O Senhor Jesus foi o primeiro ministro neotestamentário. Como o Ungido de Deus, um aspecto de Sua incumbência era salvar o povo. Uma vez que o homem pecou, a primeira coisa que o Senhor Jesus precisava fazer era solucionar a questão dos pecados. Por isso foi preciso que Ele fosse morto na cruz e derramasse Seu sangue. Desse modo, Ele solucionou o pecado da humanidade a fim de que o homem pudesse outra vez voltar-se para Deus e fosse qualificado para receber a vida divina.
Em seu ministério terreno, a fim de redimir o homem, o Senhor Jesus estava limitado pelo tempo e espaço.
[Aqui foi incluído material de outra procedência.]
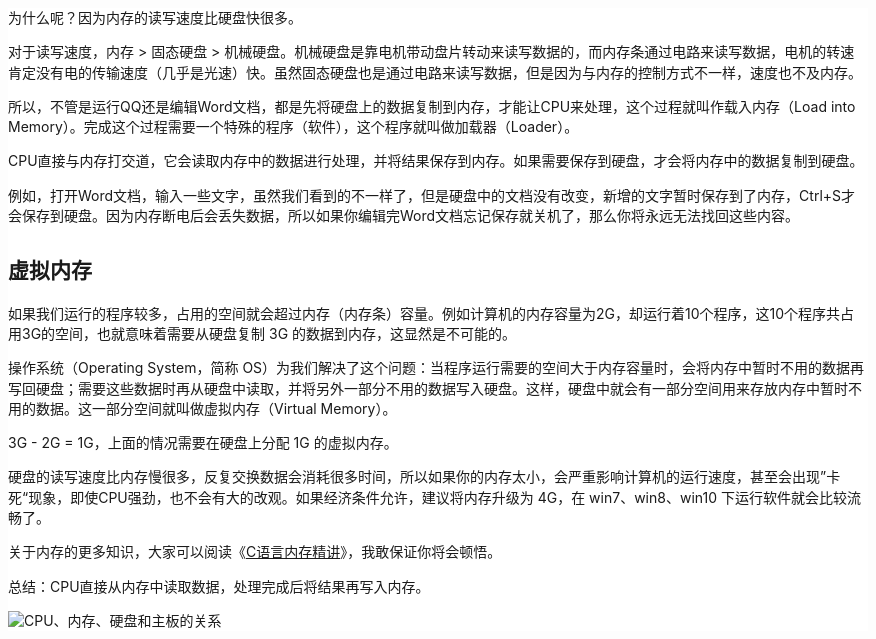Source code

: 为什么呢？因为内存的读写速度比硬盘快很多。

对于读写速度，内存 > 固态硬盘 > 机械硬盘。机械硬盘是靠电机带动盘片转动来读写数据的，而内存条通过电路来读写数据，电机的转速肯定没有电的传输速度（几乎是光速）快。虽然固态硬盘也是通过电路来读写数据，但是因为与内存的控制方式不一样，速度也不及内存。

所以，不管是运行QQ还是编辑Word文档，都是先将硬盘上的数据复制到内存，才能让CPU来处理，这个过程就叫作载入内存（Load into Memory）。完成这个过程需要一个特殊的程序（软件），这个程序就叫做加载器（Loader）。

CPU直接与内存打交道，它会读取内存中的数据进行处理，并将结果保存到内存。如果需要保存到硬盘，才会将内存中的数据复制到硬盘。

例如，打开Word文档，输入一些文字，虽然我们看到的不一样了，但是硬盘中的文档没有改变，新增的文字暂时保存到了内存，Ctrl+S才会保存到硬盘。因为内存断电后会丢失数据，所以如果你编辑完Word文档忘记保存就关机了，那么你将永远无法找回这些内容。

## 虚拟内存

如果我们运行的程序较多，占用的空间就会超过内存（内存条）容量。例如计算机的内存容量为2G，却运行着10个程序，这10个程序共占用3G的空间，也就意味着需要从硬盘复制 3G 的数据到内存，这显然是不可能的。

操作系统（Operating System，简称 OS）为我们解决了这个问题：当程序运行需要的空间大于内存容量时，会将内存中暂时不用的数据再写回硬盘；需要这些数据时再从硬盘中读取，并将另外一部分不用的数据写入硬盘。这样，硬盘中就会有一部分空间用来存放内存中暂时不用的数据。这一部分空间就叫做虚拟内存（Virtual Memory）。

3G - 2G = 1G，上面的情况需要在硬盘上分配 1G 的虚拟内存。

硬盘的读写速度比内存慢很多，反复交换数据会消耗很多时间，所以如果你的内存太小，会严重影响计算机的运行速度，甚至会出现”卡死“现象，即使CPU强劲，也不会有大的改观。如果经济条件允许，建议将内存升级为 4G，在 win7、win8、win10 下运行软件就会比较流畅了。

关于内存的更多知识，大家可以阅读《[C语言内存精讲](http://c.biancheng.net/c/140/)》，我敢保证你将会顿悟。

总结：CPU直接从内存中读取数据，处理完成后将结果再写入内存。

![CPU、内存、硬盘和主板的关系](https://i.loli.net/2021/04/18/Bd7a38wqIZStJMP.png)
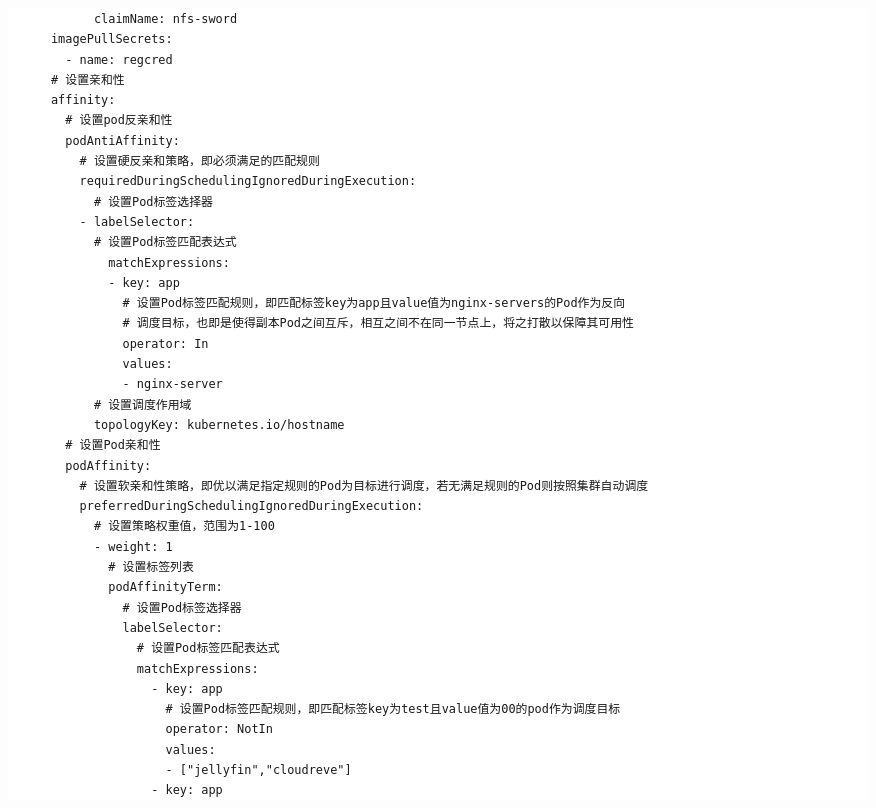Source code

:                 claimName: nfs-sword
          imagePullSecrets:
            - name: regcred
          # 设置亲和性 
          affinity:
            # 设置pod反亲和性
            podAntiAffinity:
              # 设置硬反亲和策略，即必须满足的匹配规则
              requiredDuringSchedulingIgnoredDuringExecution:
                # 设置Pod标签选择器
              - labelSelector:
                # 设置Pod标签匹配表达式
                  matchExpressions:
                  - key: app
                    # 设置Pod标签匹配规则，即匹配标签key为app且value值为nginx-servers的Pod作为反向
                    # 调度目标，也即是使得副本Pod之间互斥，相互之间不在同一节点上，将之打散以保障其可用性
                    operator: In
                    values: 
                    - nginx-server
                # 设置调度作用域
                topologyKey: kubernetes.io/hostname
            # 设置Pod亲和性
            podAffinity:
              # 设置软亲和性策略，即优以满足指定规则的Pod为目标进行调度，若无满足规则的Pod则按照集群自动调度
              preferredDuringSchedulingIgnoredDuringExecution:
                # 设置策略权重值，范围为1-100
                - weight: 1
                  # 设置标签列表
                  podAffinityTerm:
                    # 设置Pod标签选择器
                    labelSelector:
                      # 设置Pod标签匹配表达式
                      matchExpressions:
                        - key: app
                          # 设置Pod标签匹配规则，即匹配标签key为test且value值为00的pod作为调度目标
                          operator: NotIn
                          values: 
                          - ["jellyfin","cloudreve"]
                        - key: app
Por isso foi necessário que, dentre os discípulos, Ele escolhesse doze apóstolos, sobre os quais colocou uma incumbência (Mt. 10:1-5 a). A salvação provém dos Judeus (Jo 4:22) e a Palavra nos mostra que o Senhor queria trazê-la primeiramente para os judeus (Mt. 10:5b), e depois expandi-la por todas nações (Cf. Rm 1:16).
Após sua morte, ressurreição e ascensão, o Senhor, agora em Seu ministério celestial, já não estava limitado por tempo ou espaço, e assim incumbiu os discípulos de ir e fazer discípulos de todas as nações, batizando-os em nome do Pai, e do filho, e do Espírito Santo (Mt. 28:19). Mesmo assim, no início de Atos vemos que o evangelho ainda ficou restrito aos judeus. Por isso, mais tarde, o Senhor levantou Paulo e deu-lhe uma incumbência: o ministério de levar a salvação aos gentios (At. 9:15-16). Ao invocar o nome do Senhor, eles seriam salvos e receberiam a vida divina. Os doze apóstolos receberam as palavras do Senhor durante Seu ministério terreno. Paulo, por sua vez, não conheceu o Senhor Jesus em pessoa, mas as palavras inefáveis que ouviu vieram diretamente do Deus Triúno, quando, numa visão, foi arrebatado ao terceiro céu (2 Co 12:1-4). Ele então procurou praticar o que ouviu.
O ministério de Paulo era cheio de verdades e revelações, e ele realmente esperava que suas palavras fossem praticadas, especialmente sobre a importância de viver no espírito. Por isso falou tanto sobre a prática de invocar o nome do Senhor.
Em Efésios 6, Paulo nos mostra também o modo de tomar a espada do Espírito, que é a Palavra de Deus: por meio da oração. Assim, além de invocar o nome do Senhor, devemos ler-orar a Palavra de Deus a fim de entrar e permanecer no espírito. Dessa Forma, a recebemos como Espírito e vida e podemos praticá-la. Louvado seja o Senhor!